There’s probably no one in the U.S.—and, increasingly, everywhere else—who hasn’t held a Donnelley product. The circle, with 65,000 employees and 650 locations in 33 countries, handles roughly half of wholly the mail moved in the U.S. and a quarter of totally the mail in the nature. The top-secret typography and first-day transmission of Harry Potter books were Donnelley’s workmanship. Cash register receipts, tags at office-supply stores, labels on overnight packages, financial prospectuses, bills from telephone companies, banks, and mutual funds—they’re all affability of Donnelley.

For all that, the company is practically invisible. You seldom see Donnelley’s name on anything or in the business press. And that’s the way government likes it. "We wide-awake on behalf of our customers," says Donnelley Chief Executive Thomas Quinlan III in his downtown Chicago office. "The communications middling should not exist out in front of our customers." Donnelley has no public relations staff, and Quinlan doesn’t like to give interviews. "There’s no reason for me to be above the horizon," the 45-year-old boss states simply.
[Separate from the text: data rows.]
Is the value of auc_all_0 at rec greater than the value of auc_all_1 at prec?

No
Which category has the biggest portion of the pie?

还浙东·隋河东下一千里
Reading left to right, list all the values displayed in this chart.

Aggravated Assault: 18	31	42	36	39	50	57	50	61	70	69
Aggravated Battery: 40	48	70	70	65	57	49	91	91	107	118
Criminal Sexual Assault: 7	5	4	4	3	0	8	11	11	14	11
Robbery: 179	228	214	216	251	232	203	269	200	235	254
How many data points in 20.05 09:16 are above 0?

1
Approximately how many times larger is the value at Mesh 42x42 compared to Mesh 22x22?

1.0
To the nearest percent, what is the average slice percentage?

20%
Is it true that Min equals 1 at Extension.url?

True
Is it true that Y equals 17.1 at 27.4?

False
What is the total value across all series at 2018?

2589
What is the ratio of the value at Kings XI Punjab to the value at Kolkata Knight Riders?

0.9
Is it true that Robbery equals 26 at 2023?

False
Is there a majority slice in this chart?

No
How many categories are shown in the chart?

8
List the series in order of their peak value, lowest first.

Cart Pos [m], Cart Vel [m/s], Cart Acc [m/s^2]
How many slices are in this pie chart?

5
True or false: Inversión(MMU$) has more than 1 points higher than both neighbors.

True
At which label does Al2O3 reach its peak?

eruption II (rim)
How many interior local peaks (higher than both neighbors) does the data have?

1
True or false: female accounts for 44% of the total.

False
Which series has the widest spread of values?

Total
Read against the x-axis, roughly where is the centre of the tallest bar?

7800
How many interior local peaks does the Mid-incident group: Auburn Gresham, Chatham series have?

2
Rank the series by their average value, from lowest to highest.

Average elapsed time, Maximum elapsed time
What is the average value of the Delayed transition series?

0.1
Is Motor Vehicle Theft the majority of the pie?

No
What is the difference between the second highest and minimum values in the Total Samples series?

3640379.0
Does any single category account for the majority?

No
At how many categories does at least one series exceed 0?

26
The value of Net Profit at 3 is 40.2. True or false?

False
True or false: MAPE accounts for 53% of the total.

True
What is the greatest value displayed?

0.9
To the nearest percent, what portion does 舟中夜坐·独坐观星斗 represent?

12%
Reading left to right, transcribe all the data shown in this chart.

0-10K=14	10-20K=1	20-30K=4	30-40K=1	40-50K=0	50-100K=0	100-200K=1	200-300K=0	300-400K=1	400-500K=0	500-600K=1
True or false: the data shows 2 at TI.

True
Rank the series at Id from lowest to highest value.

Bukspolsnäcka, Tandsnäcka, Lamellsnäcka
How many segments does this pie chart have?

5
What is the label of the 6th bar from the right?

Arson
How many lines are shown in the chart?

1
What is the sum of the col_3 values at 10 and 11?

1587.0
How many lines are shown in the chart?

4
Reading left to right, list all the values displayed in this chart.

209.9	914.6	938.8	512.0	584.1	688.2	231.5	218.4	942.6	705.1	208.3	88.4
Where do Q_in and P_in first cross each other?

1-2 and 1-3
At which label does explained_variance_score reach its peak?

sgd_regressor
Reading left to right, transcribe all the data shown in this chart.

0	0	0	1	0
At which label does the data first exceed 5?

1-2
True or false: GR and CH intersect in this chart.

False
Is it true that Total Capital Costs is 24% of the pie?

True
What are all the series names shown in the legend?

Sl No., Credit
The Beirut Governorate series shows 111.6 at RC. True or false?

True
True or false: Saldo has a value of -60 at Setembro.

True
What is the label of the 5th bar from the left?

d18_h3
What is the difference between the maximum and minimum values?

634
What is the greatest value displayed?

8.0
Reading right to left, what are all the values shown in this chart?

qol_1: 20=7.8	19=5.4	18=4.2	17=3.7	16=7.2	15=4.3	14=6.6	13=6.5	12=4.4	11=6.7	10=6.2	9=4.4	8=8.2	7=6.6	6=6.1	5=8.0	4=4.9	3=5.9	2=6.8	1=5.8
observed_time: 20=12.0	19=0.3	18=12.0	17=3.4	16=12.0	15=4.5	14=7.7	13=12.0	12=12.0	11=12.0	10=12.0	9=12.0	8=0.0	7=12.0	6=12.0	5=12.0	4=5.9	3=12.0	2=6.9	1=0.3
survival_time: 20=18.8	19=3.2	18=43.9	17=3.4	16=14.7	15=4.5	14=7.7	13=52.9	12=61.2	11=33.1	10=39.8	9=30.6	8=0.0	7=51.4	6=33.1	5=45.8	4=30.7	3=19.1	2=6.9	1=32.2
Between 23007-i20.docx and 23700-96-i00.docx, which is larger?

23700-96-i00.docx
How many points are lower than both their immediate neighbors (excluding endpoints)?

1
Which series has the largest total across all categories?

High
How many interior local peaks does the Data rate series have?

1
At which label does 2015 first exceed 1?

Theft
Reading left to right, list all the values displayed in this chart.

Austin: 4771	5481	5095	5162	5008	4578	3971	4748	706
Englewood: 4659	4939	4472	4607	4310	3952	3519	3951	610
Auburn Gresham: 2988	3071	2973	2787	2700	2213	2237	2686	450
Donnelley does loom large in the same arena, notwithstanding—mergers and acquisitions. The company has put together greater amount of than a dozen deals in the past few years, including a $2.8 billion takeover of Canada’s Moore Wallace in 2004. That purchase allowed Donnelley to tame the No. 1 ranking in commercial printing from Quebecor. It also brought in new management: Moore Wallace CEO Mark Angelson became Donnelley’s chief. He was succeeded in April, 2007, through Quinlan, another anterior Moore Wallace executive who had become Donnelley’s vital financial official in the interim.

Painful Writedowns

Donnelley kept spending in 2007, profitable $2.1 billion altogether for Banta of Menasha, Wis., and three other printers. The additions helped push Donnelley’s revenue up 24%, to a record $11.59 billion, in 2007. "They are the most disciplined, financially savvy acquirers I’ve get to across," says Troy.